The setup for the pun was right there, pristine. I could just stand there in the door, turn the ham turned all the way up, and yell: “Hey, you’re really BALLS TO THE WALL!!!” He’d jump him out of his seat.
But I didn’t do that. Instead I spent the next 15 minutes setting it up, crafting the conversation, nudging and covertly cajoling, trying to get him to say it to me.
“Hey buddy, you’re really working hard, huh? I see you put the drawing right there in front of you on the wall. Gee, you’re really getting a lot done. It’s funny that your desk is facing that way, and not the window. Are you more productive that way? You know, I never took a good look at it though, is that pubes? I can’t tell from here. Wow, you’re almost up right against them. I hope I’m not interrupting; you must be busy.”
Eventually, with a lot of work, he gets this stupid grin on his face and says “Oh, you bet! I’m really BALLS TO THE WALL!!!” It’s probably one of the triumphs of my life
Playing with almost puns with others
And that’s not even the good part. I once lived with several others who’d learned the same aesthetic. We’d all taken Booth’s class, It ended up that we were always trying to pull puns out of each other, in every conversation. Eventually puns were never said and always thought. To the outsider, you can imagine you’re standing among these nerds having a normal conversation, except they won’t stop with the wicked shared glances, and you can help but wonder if something’s going on.
It was a lot like that joke about the old-timers who have been telling the same jokes for so long that they now tell them by number: “62! Har har har. 87! Har har har.” You’re telling the joke and nailing the punchline without telling the joke or nailing the punchline.
It’s in that cohort of Booth fans that I got the closest I’ve ever been to a separate plane of shared meaning. The bond was amazing, all due to unsaid word play. It was mind reading. So much more than a pun.
That’s it. As far as I’m concerned it’s the highest art form. Incepting puns. I only regret we don’t have a good word for it.

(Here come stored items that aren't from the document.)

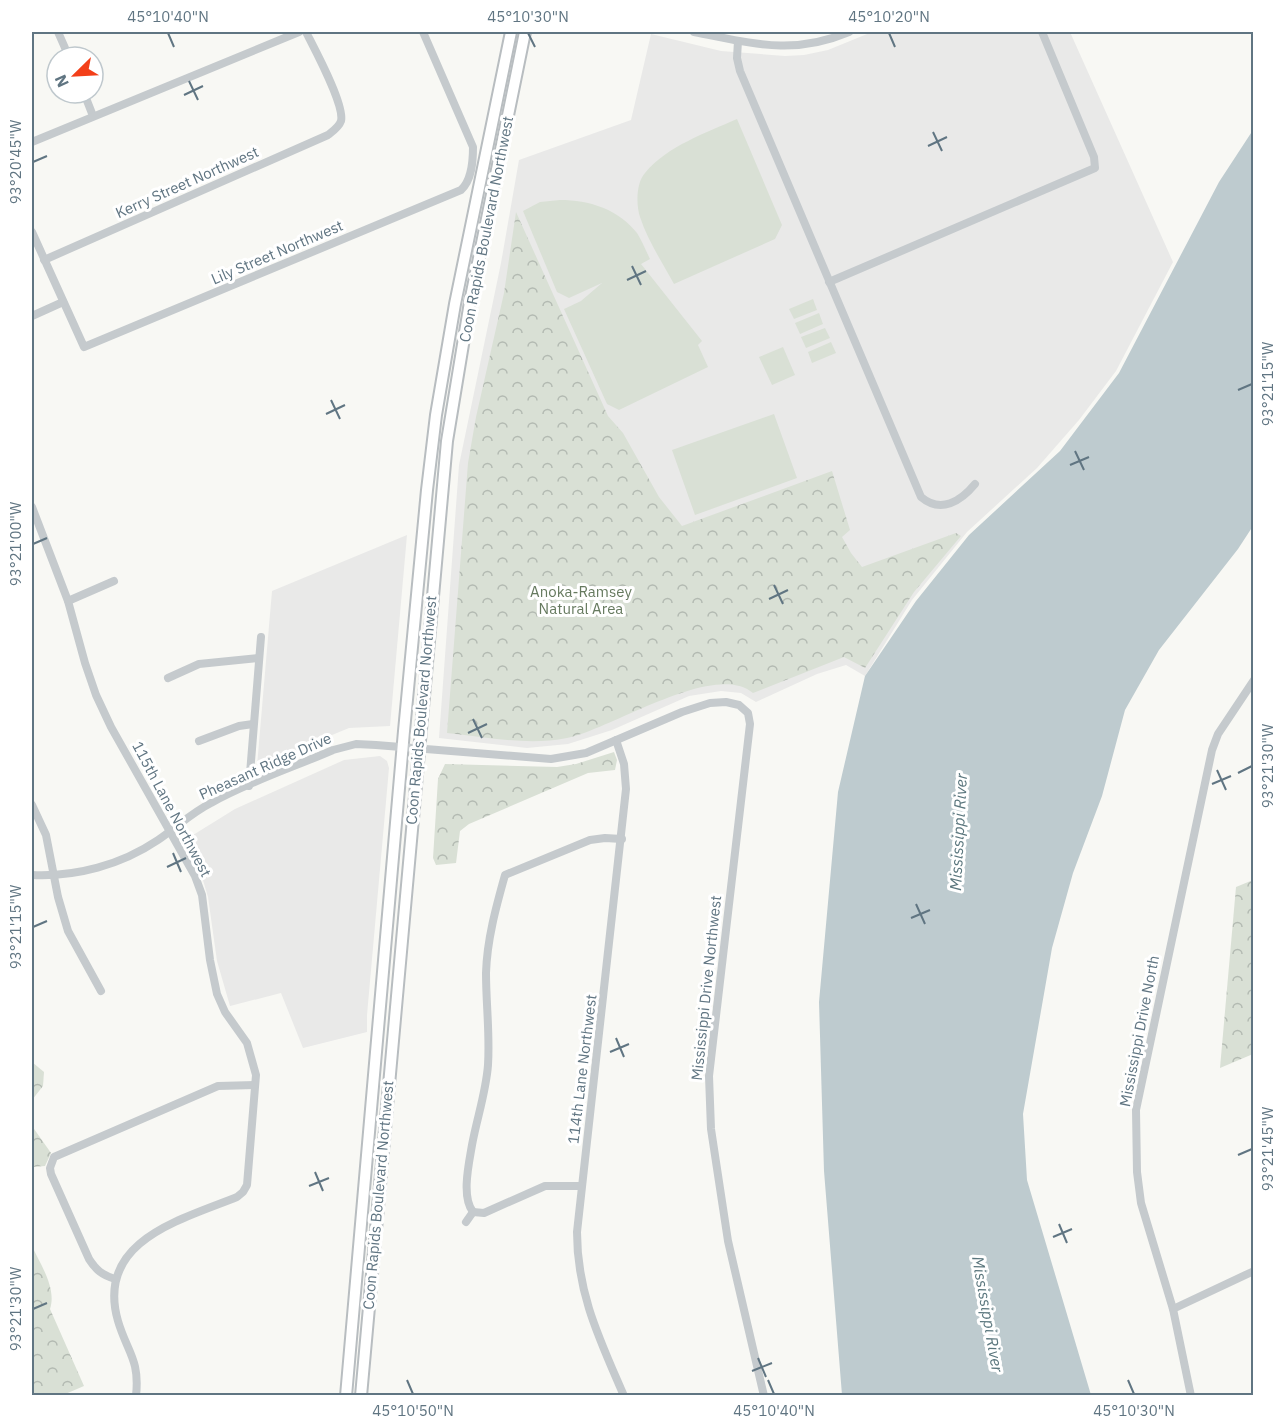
<svg xmlns="http://www.w3.org/2000/svg" width="1285" height="1427" font-family="'IBM Plex Sans',sans-serif">
<defs>
<pattern id="forest-crowns" width="20" height="18" patternUnits="userSpaceOnUse" patternTransform="scale(1.5)"><rect width="20" height="18" fill="#d9e0d5"/><path d="M2 6a3 3 0 1 1 6 0M12 15a3 3 0 1 1 6 0" fill="none" stroke="#b3bab2"/></pattern>
</defs>
<rect width="100%" height="100%" fill="#f8f8f4"/>
<g fill="#e9e9e8">
<polygon points="872,32 1070,32 1173,262 1116,371 1079,420 1037,468 967,532 912,600 865,676 846,665 817,674 756,702 741,693 721,691 689,696 612,730 568,744 527,748 439,738 459,465 501,263 519,160 631,120 651,34 721,51 785,56 804,55 828,50"/>
<polygon points="407,535 390,726 349,728 257,766 272,591"/>
<polygon points="380,756 387,761 389,768 367,1015 367,1032 303,1048 281,993 230,1006 217,961 208,897 197,860 185,840 235,809 344,760"/>
</g>
<g fill="#d9e0d5">
<path d="M737 119 782 225 775 239 674 284C662 262 648 241 640 217 636 205 636 183 645 173 667 146 706 133 737 119Z"/>
<path d="M560 200C589 200 618 209 637 233 642 241 646 251 650 259L641 264 702 341 698 345 708 367 619 410 607 404 564 309 581 301 602 283 569 298 557 292 523 211 540 202Z"/>
<polygon points="813,299 817,310 794,319 789,309"/>
<polygon points="819,313 823,324 800,334 795,323"/>
<polygon points="825,328 830,338 806,348 801,337"/>
<polygon points="831,342 836,353 812,363 808,352"/>
<polygon points="783,347 795,375 772,385 759,357"/>
<polygon points="774,414 797,478 695,515 672,450"/>
</g>
<g fill="url(#forest-crowns)">
<path d="M516 212 608 416 623 433 659 497 682 526 832 471 850 530 842 537 851 553 862 567 956 533 961 536 914 592 865 668 844 657 753 693C715 660 611 729 567 738 528 746 486 737 447 733L468 463 476 417 504 293Z"/>
<polygon points="614,752 617,760 615,770 588,773 469,824 460,831 456,863 436,865 433,858 438,779 445,764 557,767 576,764"/>
<polygon points="1253,880 1253,1054 1220,1068 1236,887"/>
<polygon points="32,1062 44,1072 43,1086 32,1100"/>
<polygon points="32,1126 51,1153 45,1166 32,1167"/>
<path d="M32 1246C40 1264 57 1288 50 1309L84 1386 63 1395H32Z"/>
</g>
<polygon fill="#becbcf" points="1253,130 1253,526 1238,549 1159,650 1125,710 1102,796 1073,873 1052,948 1023,1114 1027,1180 1091,1395 842,1395 824,1171 819,1002 838,792 865,676 916,601 969,535 1060,451 1119,373 1219,182"/>
<g fill="none" stroke-linecap="round" stroke-linejoin="round">
<g stroke="#b8bdc0" stroke-width="14">
<g id="major">
<polyline points="346,1396 404,731 427,490 436,415 455,304 511,32"/>
<polyline points="361,1396 447,441 470,302 525,32"/>
</g>
</g>
<g stroke="#c5cacd" stroke-width="8">
<polyline points="58,32 69,57"/>
<path d="M694 32C752 43 792 56 849 32"/>
<path d="M738 41 737 58 740 71 921 497C941 514 961 501 975 484"/>
<polyline points="84,93 93,116"/>
<polyline points="32,142 299,32"/>
<path d="M32 232 84 347 461 190C472 180 473 161 473 147L423 32"/>
<path d="M44 260 328 135C333 131 339 127 341 121 345 105 314 48 306 32"/>
<polyline points="829,282 1095,168 1094,157 1042,32"/>
<polyline points="32,316 63,302"/>
<path d="M32 507 68 601 85 663 96 695 111 727 195 876 202 895 210 960 217 994 225 1012 247 1043 256 1075 247 1185 243 1192 237 1197C180 1220 95 1241 118 1321 127 1352 140 1359 136 1396"/>
<polyline points="68,601 114,581"/>
<polyline points="168,678 199,664 258,658"/>
<path d="M616 740 624 764 626 789 577 1232C577 1294 600 1340 624 1396"/>
<polyline points="199,741 239,726 253,724"/>
<polyline points="249,786 261,637"/>
<polyline points="32,805 46,835 58,897 68,931 101,991"/>
<path d="M32 875C76 877 121 865 158 840 176 828 191 813 211 803 248 782 294 767 333 750L356 744 376 745 551 759 586 753 682 712 710 703 726 702 739 705 748 713 750 724 709 1076 711 1129 728 1241 764 1396"/>
<path d="M473 1212C461 1197 469 1163 472 1145 477 1118 486 1092 488 1065 490 1034 486 1004 486 973 487 940 496 907 505 875L590 840 605 838 622 839"/>
<polyline points="473,1212 484,1213 545,1186 581,1186"/>
<polyline points="466,1222 473,1212"/>
<path d="M115 1279C102 1275 96 1270 89 1259L51 1174 50 1168 54 1157 218 1086 255 1085"/>
<polyline points="1173,1309 1254,1271"/>
<polyline points="1191,1396 1173,1309 1141,1203 1137,1172 1136,1110 1212,750 1218,734 1254,680"/>
</g>
<use href="#major" stroke="#fff" stroke-width="10"/>
</g>
<path fill="none" stroke="#607582" stroke-width="2" d="M168 33 174 47M528 33 535 47M889 33 895 47M189 81 198 100M184 95 203 86M933 132 942 151M928 146 947 137M33 162 47 156M632 266 641 285M627 280 646 271M1238 390 1252 384M331 400 340 419M326 414 345 405M1075 451 1084 470M1070 465 1089 457M33 544 47 538M774 585 783 604M769 599 788 590M473 719 482 738M468 733 487 724M1217 770 1226 790M1238 773 1252 766M1212 784 1231 776M173 853 181 872M167 867 186 858M916 904 925 924M911 918 930 910M33 927 47 921M616 1038 624 1057M610 1052 629 1044M1238 1155 1252 1149M315 1172 323 1191M309 1186 329 1178M1059 1224 1067 1243M1053 1237 1072 1229M33 1309 47 1303M758 1358 766 1377M752 1371 772 1363M407 1380 413 1394M768 1380 774 1394M1128 1380 1134 1394"/>
<g text-anchor="middle" dominant-baseline="central" stroke-width="6" stroke-linejoin="round" paint-order="stroke">
<g font-size="15" fill="#607582" stroke="#fff">
<text transform="translate(187 182) rotate(-24)">Kerry Street Northwest</text>
<text transform="translate(486 229) rotate(-79)">Coon Rapids Boulevard Northwest</text>
<text transform="translate(277 252) rotate(-23)">Lily Street Northwest</text>
<text transform="translate(421 710) rotate(-85)">Coon Rapids Boulevard Northwest</text>
<text transform="translate(265 766) rotate(-24)">Pheasant Ridge Drive</text>
<text transform="translate(172 809) rotate(62)">115th Lane Northwest</text>
<text transform="translate(706 988) rotate(-84)">Mississippi Drive Northwest</text>
<text transform="translate(1139 1031) rotate(-79)">Mississippi Drive North</text>
<text transform="translate(582 1069) rotate(-83)">114th Lane Northwest</text>
<text transform="translate(378 1195) rotate(-85)">Coon Rapids Boulevard Northwest</text>
</g>
<g font-size="15" fill="#667a5f" stroke="#fff">
<text x="581" y="591">Anoka-Ramsey<tspan x="581" dy="17">Natural Area</tspan></text>
</g>
<g font-size="16" font-style="italic" fill="#5a767d" stroke="#fff">
<text transform="translate(958 832) rotate(-87)">Mississippi River</text>
<text transform="translate(988 1314) rotate(80)">Mississippi River</text>
</g>
</g>
<rect width="1285" height="1427" fill="none" stroke="#ffffff" stroke-width="66"/>
<g transform="translate(75 75) rotate(246)"><circle r="28" fill="#ffffff" stroke="#bfc8cd" stroke-width="1.5"/>
<path d="M0-4.5L10 22L0 15L-10 22Z" fill="#f33f19"/>
<text y="-9" font-size="16" font-weight="bold" text-anchor="middle" fill="#607582">N</text>
</g>
<rect x="33" y="33" width="1219" height="1361" fill="none" stroke="#607582" stroke-width="2"/>
<g font-size="15" text-anchor="middle" fill="#607582">
<text x="168" y="22">45°10'40"N</text>
<text x="528" y="22">45°10'30"N</text>
<text x="889" y="22">45°10'20"N</text>
<text transform="translate(16 162) rotate(-90)" y="5">93°20'45"W</text>
<text transform="translate(1268 384) rotate(-90)" y="5">93°21'15"W</text>
<text transform="translate(16 544) rotate(-90)" y="5">93°21'00"W</text>
<text transform="translate(1268 766) rotate(-90)" y="5">93°21'30"W</text>
<text transform="translate(16 927) rotate(-90)" y="5">93°21'15"W</text>
<text transform="translate(1268 1149) rotate(-90)" y="5">93°21'45"W</text>
<text transform="translate(16 1309) rotate(-90)" y="5">93°21'30"W</text>
<text x="413" y="1416">45°10'50"N</text>
<text x="774" y="1416">45°10'40"N</text>
<text x="1134" y="1416">45°10'30"N</text>
</g>
</svg>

“Feeding our mother lines, we were training as straight men. The straight man’s was an honorable calling, a bit like that of the rodeo clown: despised by the ignorant masses, perhaps, but revered among experts who understood the skills required and the risks run. We children mastered the deliberate misunderstanding, the planted pun, the Gracie Allen know-nothing remark, which can make of any interlocutor an instant hero.
“How very gracious is the straight man!—or, in this case, the straight girl. She spreads before her friend a gift-wrapped, beribboned gag line he can claim for his own, if only he will pick it up instead of pausing to contemplate what a nitwit he’s talking to.”